Extremadamente abrasivo y cargado eléctricamente, puede dañar componentes delicados. Investigadores como Mihály Horányi urgen a estudiar este fenómeno antes de avanzar en las construcciones.
Ciencia frente al desarrollo industrial
A medida que la exploración lunar se intensifica, los científicos temen que una futura industrialización del satélite destruya su valor como entorno de observación prístina.
“En cuanto empecemos a construir ferrocarriles o a minar la superficie, perderemos ese entorno único”, advirtió Jasmine Gill, del Harvard-Smithsonian Center for Astrophysics.

Por ello, organismos como la Unión Astronómica Internacional ya trabajan en la identificación de sitios a proteger para futuras investigaciones.
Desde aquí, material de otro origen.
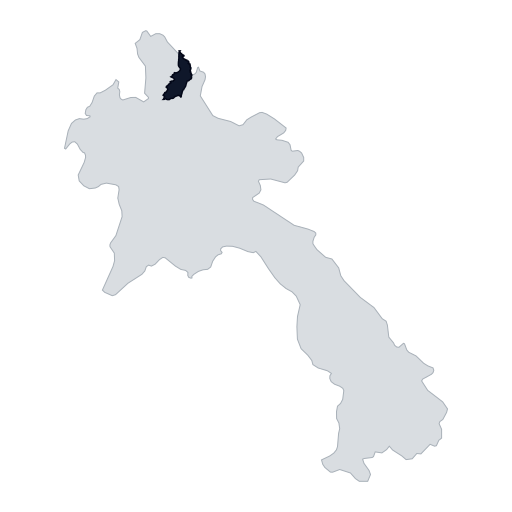 Samphanh, Phôngsali, Laos shown in context
{"feature_id": "54806243B8043974283076", "entity_name": "Samphanh", "entity_type": "district", "adm_level": 2, "iso_a3": "LAO", "parent_name": "Laos", "parent_adm1": "Phôngsali", "projection": "albers", "projection_center": [102.522, 21.656], "detail": "fine", "context": "in_parent", "style": "filled", "palette": "ink", "viewbox_px": 512, "rotation_deg": 0, "n_neighbors": 0, "source": "geoboundaries", "source_scale": "gbopen_adm2", "svg_char_len": 8032}
<svg xmlns="http://www.w3.org/2000/svg" viewBox="0 0 512 512"><path d="M164.7,36.9L167.4,42.0L180.1,55.6L182.3,59.3L187.0,62.1L190.9,74.2L192.5,74.9L194.7,74.1L196.3,72.4L197.6,67.7L198.5,67.2L199.9,71.0L203.5,72.2L205.0,73.9L205.5,76.8L205.0,79.8L202.0,86.6L200.3,95.9L212.8,115.6L218.1,118.3L230.6,121.5L239.1,125.8L243.0,124.7L246.8,119.8L251.3,117.0L259.6,112.7L262.1,112.4L266.7,114.1L274.4,118.9L286.1,128.0L285.7,130.4L283.7,132.9L277.5,136.6L275.6,139.0L276.8,139.8L282.0,140.3L288.1,142.3L290.0,144.7L291.1,150.2L292.2,151.2L297.8,150.5L299.6,151.3L301.6,153.0L303.7,157.5L303.7,161.0L298.2,167.1L297.6,170.7L294.7,175.0L287.1,182.3L285.0,182.8L270.7,179.0L259.3,179.7L258.4,181.2L260.3,185.5L260.9,189.8L259.2,193.1L252.7,197.5L252.5,199.3L253.8,201.2L263.4,205.0L294.1,225.3L308.0,229.1L314.2,231.6L315.8,233.1L315.8,234.9L314.2,237.2L312.9,241.3L312.9,243.7L314.4,246.1L316.9,249.6L325.6,257.3L331.9,259.0L338.7,267.9L340.8,275.8L344.1,280.8L360.4,297.5L374.0,307.6L382.2,318.7L386.1,321.2L387.4,325.2L388.8,337.1L393.6,343.0L394.6,345.3L396.7,347.0L398.9,347.3L403.5,343.3L404.5,343.8L406.8,350.0L408.8,352.3L416.0,355.9L423.7,363.3L427.9,365.9L433.0,367.9L433.8,370.3L433.0,372.7L431.4,374.3L422.8,379.0L421.6,380.9L427.7,390.4L442.7,401.9L447.5,408.9L446.6,412.4L442.8,419.5L439.9,421.5L439.1,423.7L441.6,429.3L441.6,438.1L438.8,440.3L436.4,445.7L434.6,446.2L430.1,444.3L420.9,453.9L416.8,453.5L412.2,458.8L406.1,459.6L401.8,455.9L392.6,450.0L389.3,446.2L386.6,449.6L381.9,452.9L375.2,451.9L373.5,456.6L372.2,457.5L364.1,458.5L362.6,459.2L364.0,463.4L369.0,470.4L370.5,474.5L367.7,481.3L359.3,481.3L355.4,478.6L350.5,473.0L339.7,469.5L332.6,472.2L330.4,472.1L324.9,467.5L322.8,464.4L321.5,459.9L329.7,456.0L333.8,453.1L336.4,449.9L337.5,446.7L338.6,433.4L339.7,428.7L338.9,423.0L336.6,418.5L336.5,411.7L337.5,406.2L340.6,403.4L342.7,399.4L343.8,390.6L342.8,388.3L339.7,386.2L334.5,384.2L331.2,381.7L329.8,378.5L329.9,375.8L331.4,373.4L327.5,370.8L318.2,368.0L312.9,364.6L311.8,360.5L307.8,355.2L301.1,348.7L297.4,339.1L296.9,326.7L297.5,316.5L300.2,304.7L296.3,296.2L292.0,291.8L286.0,288.5L280.3,283.9L274.9,277.8L268.5,268.7L260.9,256.8L255.9,251.4L253.3,252.7L247.9,251.6L239.7,248.2L232.6,246.3L226.5,246.1L222.6,246.9L220.7,248.8L220.6,250.6L222.1,252.4L221.3,253.8L218.1,254.8L215.6,256.8L212.7,261.2L210.7,267.0L207.7,269.3L203.0,269.8L198.4,271.4L193.9,274.3L191.8,276.4L192.0,277.9L191.0,278.2L188.8,277.4L187.8,275.5L187.9,272.4L185.6,270.4L180.8,269.4L175.4,266.1L165.2,257.8L162.8,257.4L159.5,259.6L155.1,264.2L151.4,266.1L148.6,265.1L146.3,266.7L144.8,271.0L141.9,274.3L128.0,283.2L115.5,294.7L112.3,295.7L104.8,292.4L102.4,290.1L113.0,266.5L114.6,260.7L114.3,253.1L110.0,246.7L109.9,244.9L110.6,242.9L115.9,235.6L122.1,216.7L121.8,210.8L119.2,204.3L117.8,198.1L119.1,189.7L118.6,186.5L115.8,184.8L106.4,183.1L101.0,184.4L98.4,186.6L95.3,188.0L89.4,188.7L83.8,185.8L79.2,180.9L78.2,175.0L84.2,162.4L85.6,157.5L85.5,155.2L84.5,152.8L83.1,152.5L80.2,149.4L77.4,144.1L74.7,141.7L72.1,142.1L69.7,144.0L65.7,149.0L64.5,148.3L68.2,130.8L71.5,123.4L75.4,120.0L79.4,118.6L83.7,119.2L87.2,118.6L90.1,116.8L89.9,115.8L86.5,115.5L85.2,113.4L85.9,109.7L87.4,107.3L89.8,106.2L92.1,102.5L94.3,96.1L97.0,92.9L100.1,92.9L105.4,90.2L113.0,84.8L116.0,79.6L118.8,82.0L117.7,88.1L119.2,89.4L119.8,91.6L119.4,94.9L120.0,97.8L121.2,99.2L122.8,100.0L130.8,97.5L135.7,97.4L143.7,101.9L148.4,98.6L148.5,97.4L144.6,93.2L145.9,77.8L145.4,66.1L138.9,57.4L137.6,54.0L137.0,48.3L135.2,43.4L139.9,39.6L142.4,32.4L145.7,30.7L146.8,31.0L150.7,36.4L155.8,33.7L159.7,33.7L163.0,35.2L164.7,36.9Z" fill="#d9dde1" stroke="#a8b0b8" stroke-width="1"/><path d="M163.3,99.4L163.8,99.4L164.8,99.2L165.0,98.8L165.8,98.5L166.2,98.6L166.3,98.7L166.4,99.0L166.5,99.3L167.5,99.6L167.9,99.6L168.3,99.6L168.7,99.6L169.2,99.6L169.3,99.5L169.5,99.4L170.3,98.8L170.8,98.5L171.0,98.4L172.4,98.4L172.9,98.3L173.4,98.1L173.6,98.0L173.9,97.5L174.3,97.2L174.3,96.9L174.5,96.8L174.7,96.6L174.8,96.5L175.1,96.6L176.2,96.1L176.5,96.0L177.1,95.8L177.6,95.4L177.8,95.5L178.4,95.3L178.6,95.3L178.8,95.5L179.1,95.5L179.3,95.7L179.5,95.6L179.8,95.7L179.9,95.8L180.1,95.9L180.3,96.4L180.4,96.5L180.6,96.7L180.7,97.0L181.0,97.0L181.1,96.8L181.1,96.6L181.2,96.3L181.3,96.2L181.3,95.8L181.3,95.1L181.6,94.5L181.7,93.7L182.0,93.2L182.1,92.7L182.1,92.0L182.4,91.5L182.8,90.2L183.1,89.9L183.7,89.6L183.9,88.8L184.2,88.4L184.7,87.7L185.7,86.0L185.9,85.0L186.2,83.8L186.6,82.7L187.2,80.9L187.8,80.8L188.5,80.8L189.0,80.4L189.6,79.7L190.6,79.1L191.1,78.9L191.5,78.1L191.6,77.6L191.4,77.3L191.2,76.6L191.5,76.6L191.5,76.4L191.6,75.7L191.8,75.3L191.7,75.3L191.6,75.2L191.5,74.9L191.3,74.5L191.2,74.4L191.2,74.1L190.9,74.0L191.0,73.8L191.2,73.7L191.0,73.4L191.0,73.2L190.8,72.9L190.8,72.4L190.7,72.3L190.7,72.1L190.6,71.9L190.4,71.9L190.5,71.7L190.4,71.6L190.4,71.4L190.2,71.4L190.1,71.2L190.2,70.9L190.2,70.7L190.3,70.7L190.2,70.4L190.3,70.2L190.2,70.2L190.3,70.0L190.2,69.8L190.3,69.6L190.4,69.3L190.4,69.2L190.6,69.0L190.6,68.9L190.7,68.6L190.8,68.6L190.9,68.3L190.9,68.2L190.9,67.9L190.8,67.6L190.5,67.5L190.3,67.3L190.2,67.2L190.3,66.9L190.2,66.8L190.3,66.6L190.3,66.3L190.3,66.0L190.2,66.0L190.2,65.9L190.2,65.7L189.9,65.1L190.1,64.7L190.0,64.4L189.8,64.5L189.7,64.4L189.2,64.1L189.3,63.9L189.1,63.9L188.9,63.8L188.7,63.8L188.5,63.7L188.4,63.5L188.3,63.4L188.5,63.3L188.5,63.2L188.6,62.9L188.6,62.7L188.8,62.6L188.9,62.3L188.8,62.1L188.7,61.7L188.5,61.4L188.3,61.1L188.1,61.1L187.9,61.0L187.7,61.0L187.5,60.9L187.3,60.8L187.1,60.8L187.0,60.7L186.9,60.6L186.7,60.5L186.3,60.4L186.1,60.3L186.1,60.2L185.9,60.1L186.0,60.0L185.8,60.0L185.3,59.6L185.2,59.5L184.9,59.4L184.8,59.2L184.5,59.1L184.2,59.0L184.1,58.9L183.9,58.8L183.7,58.8L183.5,58.7L183.4,58.6L183.2,58.4L183.1,58.1L182.9,58.0L182.9,57.8L182.7,57.8L182.6,57.6L182.4,57.4L182.3,57.2L182.3,56.9L182.3,56.7L182.5,56.5L182.6,56.3L182.9,56.3L183.1,56.3L183.3,56.3L183.7,55.9L184.0,55.8L183.9,55.6L183.8,55.4L183.7,55.3L183.6,55.2L183.4,55.1L183.2,55.2L182.9,55.0L182.7,55.2L182.3,54.9L182.2,54.8L182.1,54.6L181.9,54.5L181.7,54.1L181.6,53.7L181.4,53.8L181.0,53.5L180.9,53.4L180.7,53.3L180.6,53.2L180.3,53.1L180.2,53.1L180.0,52.9L180.3,52.8L180.3,52.6L180.2,52.5L180.2,52.4L179.9,52.2L180.0,51.9L180.0,51.7L179.9,51.3L179.8,51.2L179.7,51.0L179.8,50.9L179.7,50.9L179.3,50.9L179.4,51.1L179.3,51.5L179.2,51.7L179.0,52.4L179.0,53.4L179.0,53.8L178.9,54.7L178.9,55.9L178.8,57.0L178.9,57.3L178.9,57.7L178.9,58.5L178.7,59.1L178.7,59.5L178.7,60.5L178.5,61.5L178.5,62.4L178.4,62.6L178.4,63.8L178.4,64.4L178.4,65.0L178.5,65.7L178.8,66.3L179.3,67.0L179.5,67.4L179.7,67.7L179.9,67.9L180.2,68.1L180.4,68.4L180.5,68.8L180.5,69.0L180.4,69.4L180.3,69.5L180.2,69.8L180.0,70.3L179.6,70.9L179.2,71.3L177.8,72.3L177.0,72.6L176.3,72.8L176.0,72.9L175.8,73.0L175.7,72.9L175.4,72.8L175.2,72.8L174.9,72.7L174.6,72.7L174.5,72.9L174.3,73.2L174.2,73.2L174.2,73.4L174.2,73.7L174.1,73.9L174.0,74.1L173.9,74.2L173.5,74.4L173.3,74.5L172.6,74.8L172.5,75.0L172.7,75.3L172.5,75.5L172.4,75.6L172.1,75.9L171.9,76.2L171.9,76.4L171.4,76.6L171.2,76.6L170.9,76.8L171.4,77.1L172.0,77.3L172.8,77.6L173.1,77.9L173.7,78.1L174.3,78.9L174.6,79.3L174.4,80.0L173.9,80.2L173.4,80.7L173.3,81.0L172.3,81.1L171.9,81.1L171.6,81.1L171.1,81.4L170.6,81.5L170.3,81.6L170.1,81.8L170.1,82.0L170.3,82.2L170.6,82.3L170.9,82.4L170.8,83.1L170.5,83.2L170.0,83.5L169.2,84.0L168.8,84.1L168.6,84.3L168.5,84.6L168.5,84.9L168.2,85.3L168.0,85.2L167.7,85.5L167.4,85.9L166.7,86.1L166.5,86.3L166.2,87.2L166.3,87.3L166.6,87.4L166.9,87.6L167.3,87.8L167.5,88.2L167.4,88.6L167.6,89.0L167.8,89.5L167.7,89.9L167.6,90.1L167.4,90.2L167.1,90.6L167.0,90.8L166.8,91.1L166.7,91.2L166.3,91.6L166.4,92.0L166.3,92.3L165.9,92.6L165.7,92.6L165.1,92.5L164.8,92.6L164.7,92.7L164.7,92.8L164.9,92.9L165.0,92.9L164.8,93.2L164.8,93.3L164.7,93.4L164.6,93.5L164.3,93.7L164.2,93.9L163.8,94.2L163.6,94.5L163.3,95.0L163.1,95.2L163.1,95.3L163.7,95.6L163.9,95.9L164.3,96.2L164.6,96.4L164.6,96.5L164.5,96.9L164.3,97.3L164.0,98.0L164.0,98.3L163.7,98.6L163.4,99.3L163.3,99.4Z" fill="#0f172a" stroke="#020617" stroke-width="1.5"/></svg>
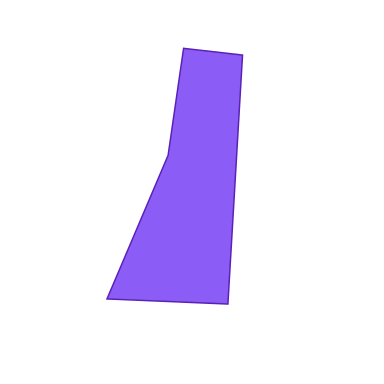 outline of Qina City, Qina, Egypt, rotated 41°
{"feature_id": "37247803B94417968817411", "entity_name": "Qina City", "entity_type": "district", "adm_level": 2, "iso_a3": "EGY", "parent_name": "Egypt", "parent_adm1": "Qina", "projection": "orthographic", "projection_center": [32.757, 26.178], "detail": "fine", "context": "isolated", "style": "filled", "palette": "violet", "viewbox_px": 384, "rotation_deg": 41, "n_neighbors": 0, "source": "geoboundaries", "source_scale": "gbopen_adm2", "svg_char_len": 239}
<svg xmlns="http://www.w3.org/2000/svg" viewBox="0 0 384 384"><g transform="rotate(41 192 192)"><path d="M292.6,253.0L140.3,55.5L91.4,89.1L149.9,180.0L198.0,328.5L292.6,253.0Z" fill="#8b5cf6" stroke="#5b21b6" stroke-width="1.5"/></g></svg>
Un futuro cada vez más cercano
“La presencia humana en la Luna será una realidad en menos de una década”, aseguró Richard Green, de la Universidad de Arizona. Mientras tanto, la ciencia tiene ante sí una oportunidad única: aprovechar la quietud lunar antes de que desaparezca bajo la actividad humana.
Desde detectar los susurros del universo primitivo hasta ver la luz de galaxias distantes y captar temblores invisibles del espacio-tiempo, la Luna se perfila como el nuevo observatorio natural de la humanidad. Lo que una vez fue símbolo de soledad, podría convertirse en el mayor centro de exploración cósmica jamás concebido.